Gao Shang, Rehman Jalees, Dai Yang
Department of Biomedical Engineering, University of Illinois at Chicago, Chicago, IL, USA.
Department of Medicine, Division of Cardiology, University of Illinois at Chicago, Chicago, IL, USA.
Comput Struct Biotechnol J. 2022 Jul 13;20:3814-3823. doi: 10.1016/j.csbj.2022.07.014. eCollection 2022.
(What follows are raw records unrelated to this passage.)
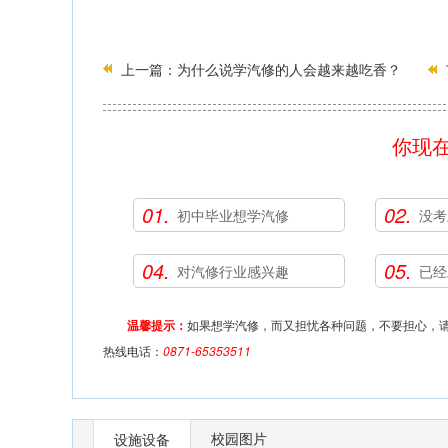
上一篇：
为什么说学汽修的人会越来越吃香？
你现
01.
02.
初中毕业想学汽修
没考
04.
05.
对汽修行业感兴趣
已经
温馨提示：
如果想学汽修，而又担忧各种问题，不要担心，请
热线电话：
0871-65353511
校园图片
设施设备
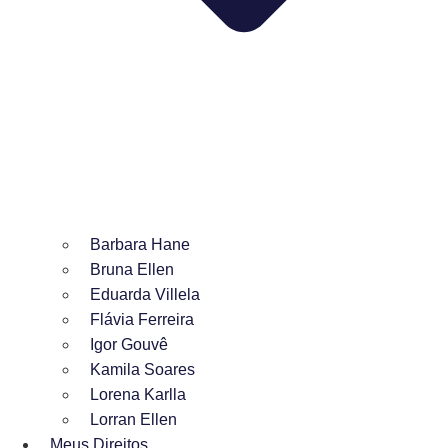
Barbara Hane
Bruna Ellen
Eduarda Villela
Flávia Ferreira
Igor Gouvê
Kamila Soares
Lorena Karlla
Lorran Ellen
Meus Direitos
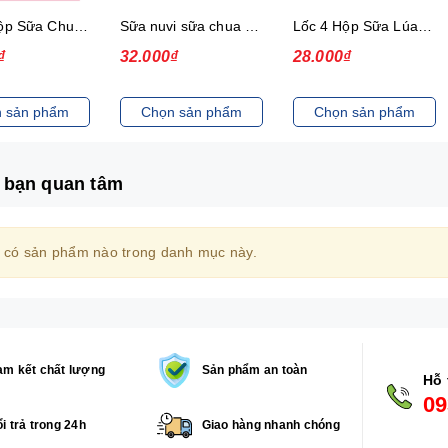
Lốc 4 Hộp Sữa Chua Dâu Ép Nuvi
Sữa nuvi sữa chua dâu ép thạch 170ml - lốc
Lốc 4 Hộp Sữa Lúa Mạch Lắc Cacao Nuvi 180 ml
₫
32.000₫
28.000₫
 sản phẩm
Chọn sản phẩm
Chọn sản phẩm
 bạn quan tâm
 có sản phẩm nào trong danh mục này.
m kết chất lượng
Sản phẩm an toàn
Hỗ 
09
i trả trong 24h
Giao hàng nhanh chóng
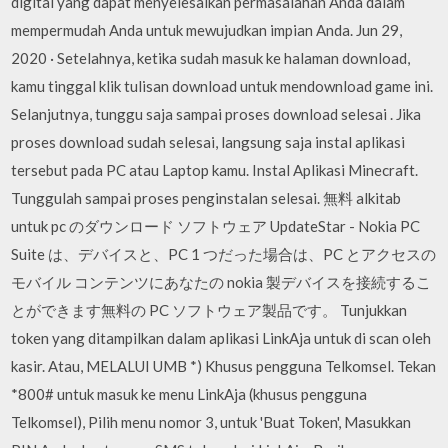
digital yang dapat menyelesaikan permasalahan Anda dalam
mempermudah Anda untuk mewujudkan impian Anda. Jun 29,
2020 · Setelahnya, ketika sudah masuk ke halaman download,
kamu tinggal klik tulisan download untuk mendownload game ini.
Selanjutnya, tunggu saja sampai proses download selesai . Jika
proses download sudah selesai, langsung saja instal aplikasi
tersebut pada PC atau Laptop kamu. Instal Aplikasi Minecraft.
Tunggulah sampai proses penginstalan selesai. 無料 alkitab
untuk pc のダウンロード ソフトウェア UpdateStar - Nokia PC
Suite は、デバイスと、PC 1 つだった場合は、PC とアクセスの
モバイル コンテンツにあなたの nokia 製デバイスを接続するこ
とができます無料の PC ソフトウェア製品です。 Tunjukkan
token yang ditampilkan dalam aplikasi LinkAja untuk di scan oleh
kasir. Atau, MELALUI UMB *) Khusus pengguna Telkomsel. Tekan
*800# untuk masuk ke menu LinkAja (khusus pengguna
Telkomsel), Pilih menu nomor 3, untuk 'Buat Token', Masukkan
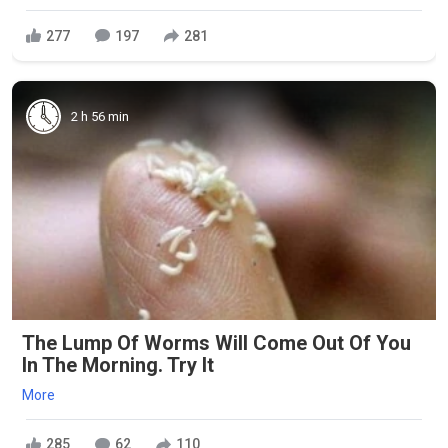
277
197
281
2 h 56 min
The Lump Of Worms Will Come Out Of You
In The Morning. Try It
More
285
62
110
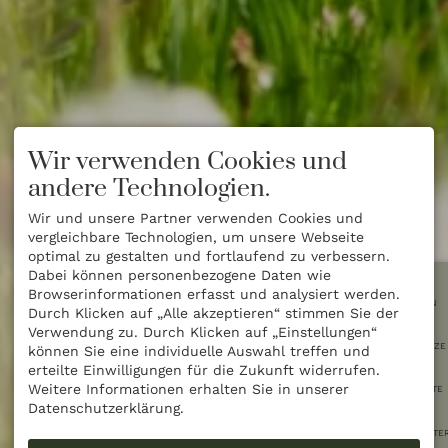
Wir verwenden Cookies und
andere Technologien.
Wir und unsere Partner verwenden Cookies und
vergleichbare Technologien, um unsere Webseite
optimal zu gestalten und fortlaufend zu verbessern.
Dabei können personenbezogene Daten wie
Browserinformationen erfasst und analysiert werden.
BUCHEN
Durch Klicken auf „Alle akzeptieren“ stimmen Sie der
Verwendung zu. Durch Klicken auf „Einstellungen“
RESTPLÄTZE
können Sie eine individuelle Auswahl treffen und
erteilte Einwilligungen für die Zukunft widerrufen.
Weitere Informationen erhalten Sie in unserer
ANGEBOTE
Datenschutzerklärung.
NEWSLETTE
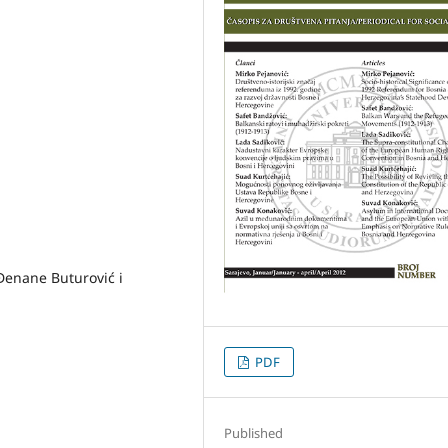
Đenane Buturović i
PDF
Published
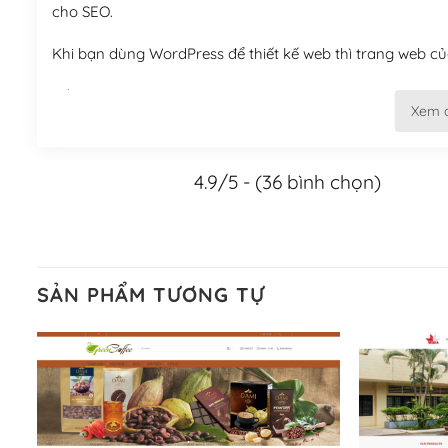
cho SEO.
Khi bạn dùng WordPress để thiết kế web thì trang web của
Tối ưu hóa công cụ tìm kiếm
Xem 
– Dễ dàng tùy chỉnh, sửa chữa
4.9/5 - (36 bình chọn)
Khi bạn sử dụng WordPress, thì vấn đề giao diện của bạ
WordPress đa dạng sẽ giúp việc thực hiện các thiết kế tr
Nếu bạn có các kỹ thuật cơ bản với một theme được thiết 
kiếm chúng trên Internet hoặc nhờ chuyên gia.
SẢN PHẨM TƯƠNG TỰ
Dễ dàng tùy chỉnh trên WordPress
– Sở hữu một cộng đồng lớn, sẵn sàng hỗ trợ
WordPress là nơi lưu trữ cho một diễn đàn cộng đồng kh
cuồng tín WordPress.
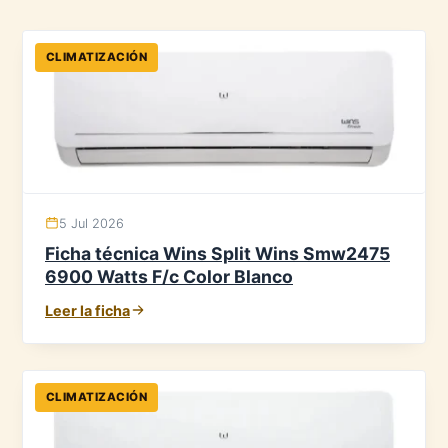
CLIMATIZACIÓN
5 Jul 2026
Ficha técnica Wins Split Wins Smw2475
6900 Watts F/c Color Blanco
Leer la ficha
CLIMATIZACIÓN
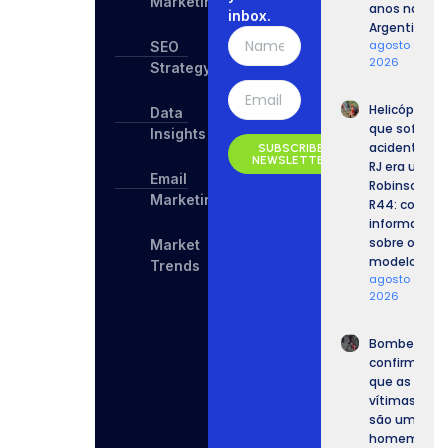
Marketing
anos na
inbox.
Argentina
agosto 9,
SEO
2026
Strategy
Helicóptero
Data
que sofreu
Insights
acidente no
SUBSCRIBE
NEWSLETTER
RJ era um
Email
Robinson
Marketing
R44: confira
informaçõe
sobre o
Market
modelo.
Trends
agosto 9,
2026
Bombeiros
confirmam
que as
vítimas
são um
homem e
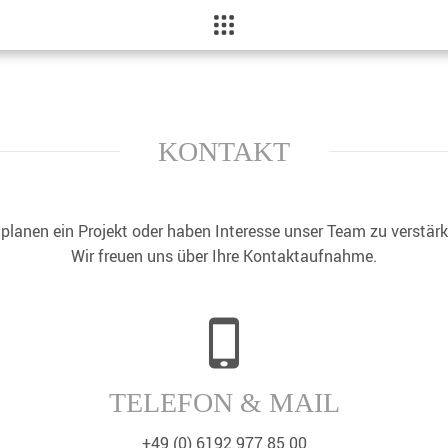
KONTAKT
 planen ein Projekt oder haben Interesse unser Team zu verstär
Wir freuen uns über Ihre Kontaktaufnahme.
TELEFON & MAIL
+49 (0) 6192 977 85 00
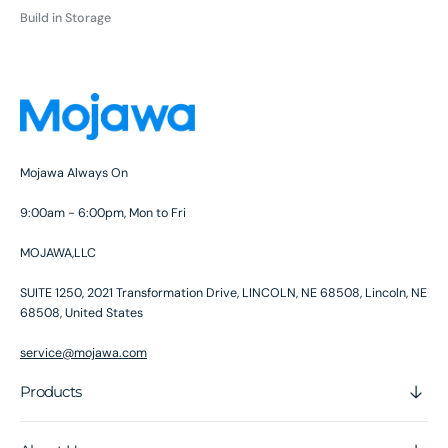
regolare
Build in Storage
Mojawa Always On
9:00am - 6:00pm, Mon to Fri
MOJAWA,LLC
SUITE 1250, 2021 Transformation Drive, LINCOLN, NE 68508, Lincoln, NE
68508, United States
service@mojawa.com
Products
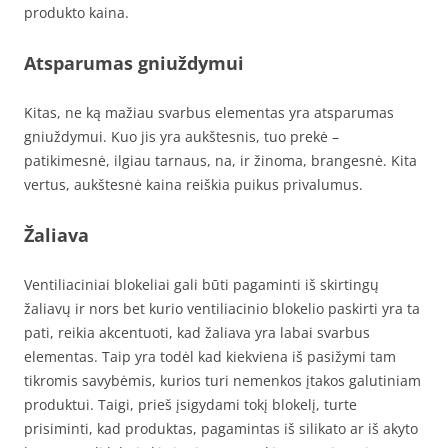
produkto kaina.
Atsparumas gniuždymui
Kitas, ne ką mažiau svarbus elementas yra atsparumas
gniuždymui. Kuo jis yra aukštesnis, tuo prekė –
patikimesnė, ilgiau tarnaus, na, ir žinoma, brangesnė. Kita
vertus, aukštesnė kaina reiškia puikus privalumus.
Žaliava
Ventiliaciniai blokeliai gali būti pagaminti iš skirtingų
žaliavų ir nors bet kurio ventiliacinio blokelio paskirti yra ta
pati, reikia akcentuoti, kad žaliava yra labai svarbus
elementas. Taip yra todėl kad kiekviena iš pasižymi tam
tikromis savybėmis, kurios turi nemenkos įtakos galutiniam
produktui. Taigi, prieš įsigydami tokį blokelį, turte
prisiminti, kad produktas, pagamintas iš silikato ar iš akyto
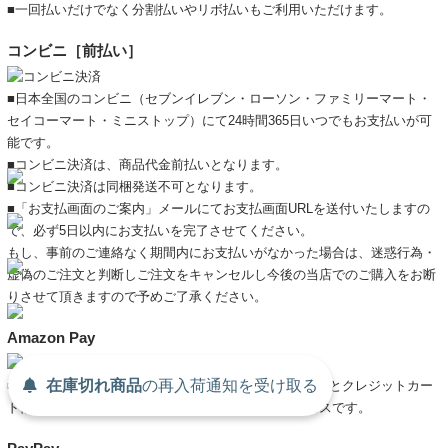
■一回払いだけでなく分割払いやリボ払いもご利用いただけます。
コンビニ［前払い］
■日本全国のコンビニ（セブンイレブン・ローソン・ファミリーマート・
セイコーマート・ミニストップ）にて24時間365日いつでもお支払いが可
能です。
■コンビニ決済は、商品代金前払いとなります。
■コンビニ決済は同梱発送不可となります。
■「お支払画面のご案内」メールにてお支払画面URLを送付いたしますの
で、必ず5日以内にお支払いを完了させてください。
もし、事前のご連絡なく期間内にお支払いがなかった場合は、迷惑行為・
虚偽のご注文と判断しご注文をキャンセルし今後の当店でのご購入をお断
りさせて頂きますので予めご了承ください。
Amazon Pay
在庫切れ商品
の
再入荷
通知を
受け取る
■Amazon.co.jpのアカウントに登録されている住所情報とクレジットカー
ド情報を使用して商品の支払いができる便利なサービスです。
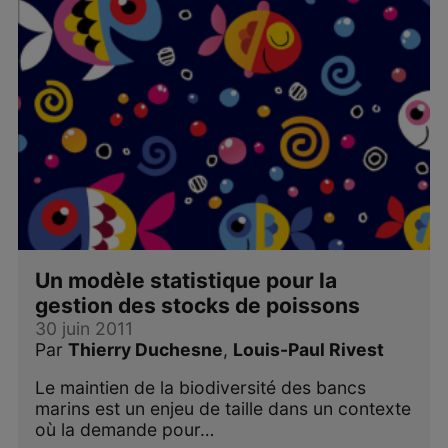
Un modèle statistique pour la
gestion des stocks de poissons
30 juin 2011
Par
Thierry Duchesne
,
Louis-Paul Rivest
Le maintien de la biodiversité des bancs
marins est un enjeu de taille dans un contexte
où la demande pour…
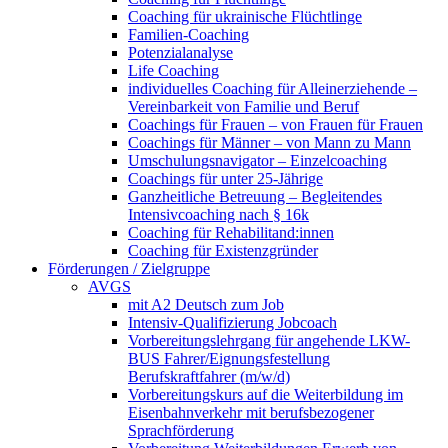
Coaching für ukrainische Flüchtlinge
Familien-Coaching
Potenzialanalyse
Life Coaching
individuelles Coaching für Alleinerziehende –
Vereinbarkeit von Familie und Beruf
Coachings für Frauen – von Frauen für Frauen
Coachings für Männer – von Mann zu Mann
Umschulungsnavigator – Einzelcoaching
Coachings für unter 25-Jährige
Ganzheitliche Betreuung – Begleitendes
Intensivcoaching nach § 16k
Coaching für Rehabilitand:innen
Coaching für Existenzgründer
Förderungen / Zielgruppe
AVGS
mit A2 Deutsch zum Job
Intensiv-Qualifizierung Jobcoach
Vorbereitungslehrgang für angehende LKW-
BUS Fahrer/Eignungsfestellung
Berufskraftfahrer (m/w/d)
Vorbereitungskurs auf die Weiterbildung im
Eisenbahnverkehr mit berufsbezogener
Sprachförderung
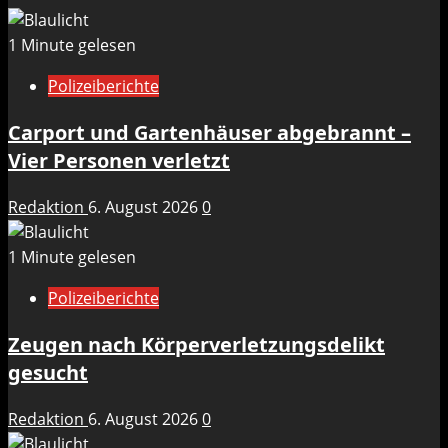
1 Minute gelesen
Polizeiberichte
Carport und Gartenhäuser abgebrannt –
Vier Personen verletzt
Redaktion
6. August 2026
0
1 Minute gelesen
Polizeiberichte
Zeugen nach Körperverletzungsdelikt
gesucht
Redaktion
6. August 2026
0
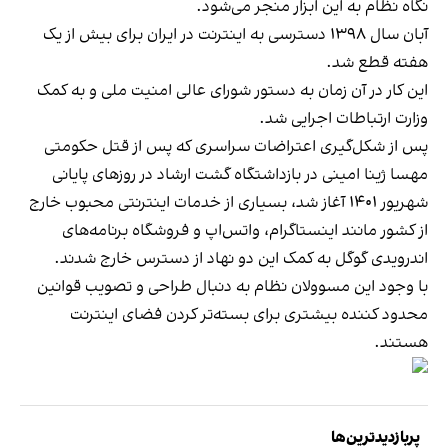
نگاه نظام به این ابزار منجر می‌شود.
آبان سال ۱۳۹۸ دسترسی به اینترنت در ایران برای بیش از یک
هفته قطع شد.
این کار در آن زمان به دستور شورای عالی امنیت ملی و به کمک
وزارت ارتباطات اجرایی شد.
پس از شکل‌گیری اعتراضات سراسری که پس از قتل حکومتی
مهسا ژینا امینی در بازداشتگاه گشت ارشاد در روزهای پایانی
شهریور ۱۴۰۱ آغاز شد، بسیاری از خدمات اینترنتی محبوب خارج
از کشور مانند اینستاگرام، واتس‌اپ و فروشگاه برنامه‌های
اندرویدی گوگل به کمک این دو نهاد از دسترس خارج شدند.
با وجود این مسوولان نظام به دنبال طراحی و تصویب قوانین
محدود کننده بیشتری برای بسته‌تر کردن فضای اینترنت
هستند.
پربازدیدترین‌ها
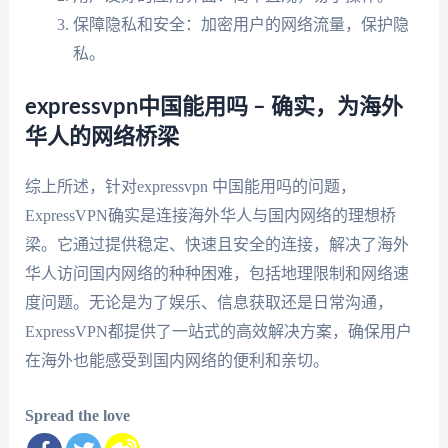
保障隐私和安全：加密用户的网络流量，保护隐
私。
expressvpn中国能用吗 – 确实，为海外
华人的网络桥梁
综上所述，针对expressvpn 中国能用吗的问题，
ExpressVPN确实是连接海外华人与国内网络的理想桥
梁。它通过提供稳定、快速且安全的连接，解决了海外
华人访问国内网络的种种困难，包括地理限制和网络速
度问题。无论是为了娱乐、信息获取还是日常沟通，
ExpressVPN都提供了一站式的高效解决方案，确保用户
在海外也能感受到国内网络的便利和亲切。
Spread the love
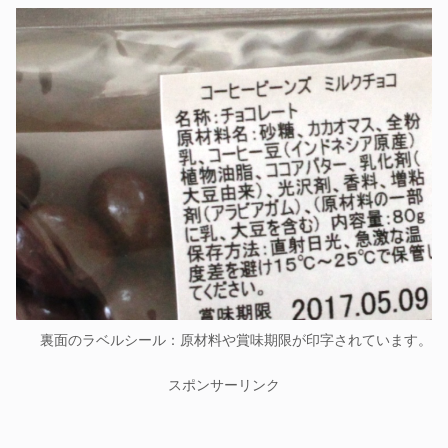
裏面のラベルシール：原材料や賞味期限が印字されています。
スポンサーリンク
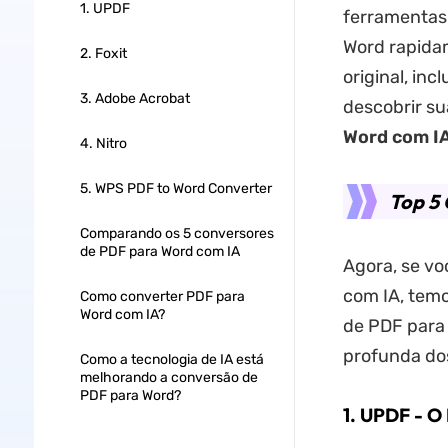
1. UPDF
ferramentas
Word rapida
2. Foxit
original, inc
3. Adobe Acrobat
descobrir su
Word com I
4. Nitro
5. WPS PDF to Word Converter
Top 5
Comparando os 5 conversores
de PDF para Word com IA
Agora, se vo
com IA, temo
Como converter PDF para
Word com IA?
de PDF para 
profunda dos
Como a tecnologia de IA está
melhorando a conversão de
PDF para Word?
1. UPDF
- O 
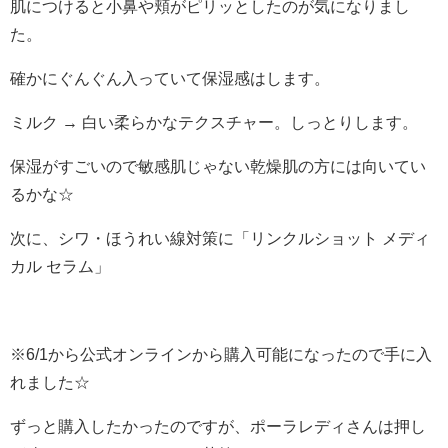
肌につけると小鼻や頬がピリッとしたのが気になりまし
た。
確かにぐんぐん入っていて保湿感はします。
ミルク → 白い柔らかなテクスチャー。しっとりします。
保湿がすごいので敏感肌じゃない乾燥肌の方には向いてい
るかな☆
次に、シワ・ほうれい線対策に「リンクルショット メディ
カル セラム」
※6/1から公式オンラインから購入可能になったので手に入
れました☆
ずっと購入したかったのですが、ポーラレディさんは押し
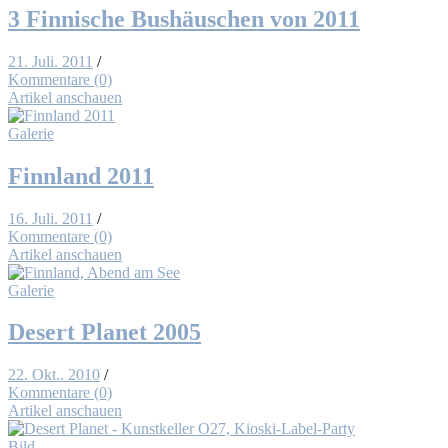
3 Fin­ni­sche Bus­häus­chen von 2011
21. Juli. 2011
/
Kommentare (0)
Artikel anschauen
Galerie
Finn­land 2011
16. Juli. 2011
/
Kommentare (0)
Artikel anschauen
Galerie
De­sert Pla­net 2005
22. Okt.. 2010
/
Kommentare (0)
Artikel anschauen
Bild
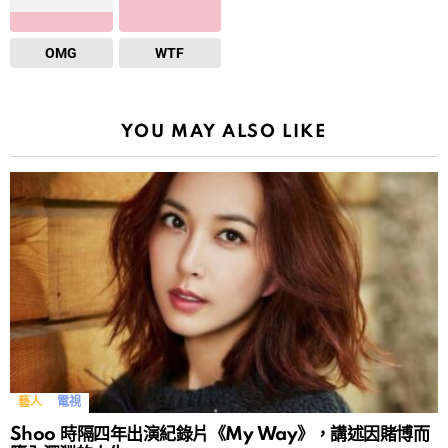
OMG
WTF
YOU MAY ALSO LIKE
藝人
電視
Shoo 時隔四年出演紀錄片《My Way》，講述因賭博而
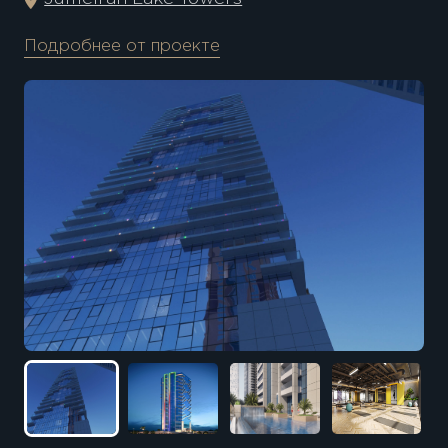
Подробнее от проекте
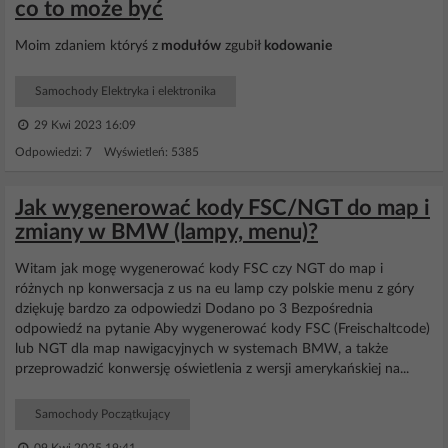
co to może być
Moim zdaniem któryś z
modułów
zgubił
kodowanie
Samochody Elektryka i elektronika
29 Kwi 2023 16:09
Odpowiedzi: 7 Wyświetleń: 5385
Jak wygenerować kody FSC/NGT do map i
zmiany w BMW (lampy, menu)?
Witam jak mogę wygenerować kody FSC czy NGT do map i
różnych np konwersacja z us na eu lamp czy polskie menu z góry
dziękuję bardzo za odpowiedzi Dodano po 3 Bezpośrednia
odpowiedź na pytanie Aby wygenerować kody FSC (Freischaltcode)
lub NGT dla map nawigacyjnych w systemach BMW, a także
przeprowadzić konwersję oświetlenia z wersji amerykańskiej na...
Samochody Początkujący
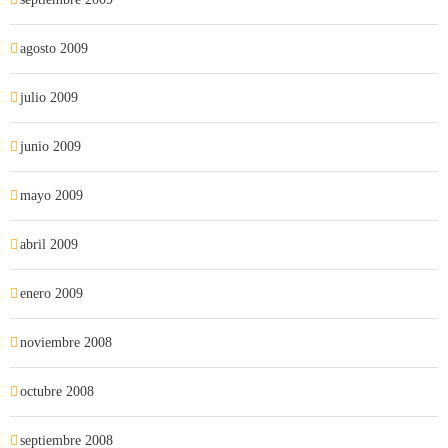
agosto 2009
julio 2009
junio 2009
mayo 2009
abril 2009
enero 2009
noviembre 2008
octubre 2008
septiembre 2008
Gene expression is regulated at both transcriptional and post-transcriptional levels. DNA sequence and epigenetic modifications are key factors which regulate gene transcription. Understanding their complex interactions and their respective contributions to gene expression regulation remains a challenge in biological studies. We have developed iSEGnet, a framework of deep convolutional neural network to predict mRNA abundance using the information on DNA sequences as well as epigenetic modifications within genes and their -regulatory regions. We demonstrate that our framework outperforms other machine learning models in terms of predicting mRNA abundance using transcriptional and epigenetic profiles from six distinct cell lines/types chosen from the ENCODE. The analysis from the learned models also reveals that specific regions around promotors and transcription termination sites are most important for gene expression regulation. Using the method of Integrated Gradients, we identify narrow segments in these regions which are most likely to impact gene expression for a specific epigenetic modification. We further show that these identified segments are enriched in known active regulatory regions by comparing the transcription factor binding sites obtained via ChIP-seq. Moreover, we demonstrate how iSEGnet can uncover potential transcription factors that have regulatory functions in cancer using two cancer multi-omics data.
基因表达在转录和转录后水平均受到调控。DNA序列和表观遗传修饰是调控基因转录的关键因素。了解它们之间的复杂相互作用及其对基因表达调控的各自贡献仍是生物学研究中的一项挑战。我们开发了iSEGnet,这是一个深度卷积神经网络框架,用于利用基因及其调控区域内的DNA序列信息以及表观遗传修饰来预测mRNA丰度。我们证明,在使用从ENCODE中选取的六种不同细胞系/类型的转录和表观遗传谱预测mRNA丰度方面,我们的框架优于其他机器学习模型。从学习模型进行的分析还表明,启动子和转录终止位点周围的特定区域对基因表达调控最为重要。使用综合梯度法,我们在这些区域中识别出最有可能影响特定表观遗传修饰的基因表达的狭窄片段。通过比较通过ChIP-seq获得的转录因子结合位点,我们进一步表明,这些识别出的片段在已知的活性调控区域中富集。此外,我们展示了iSEGnet如何利用两个癌症多组学数据揭示在癌症中具有调控功能的潜在转录因子。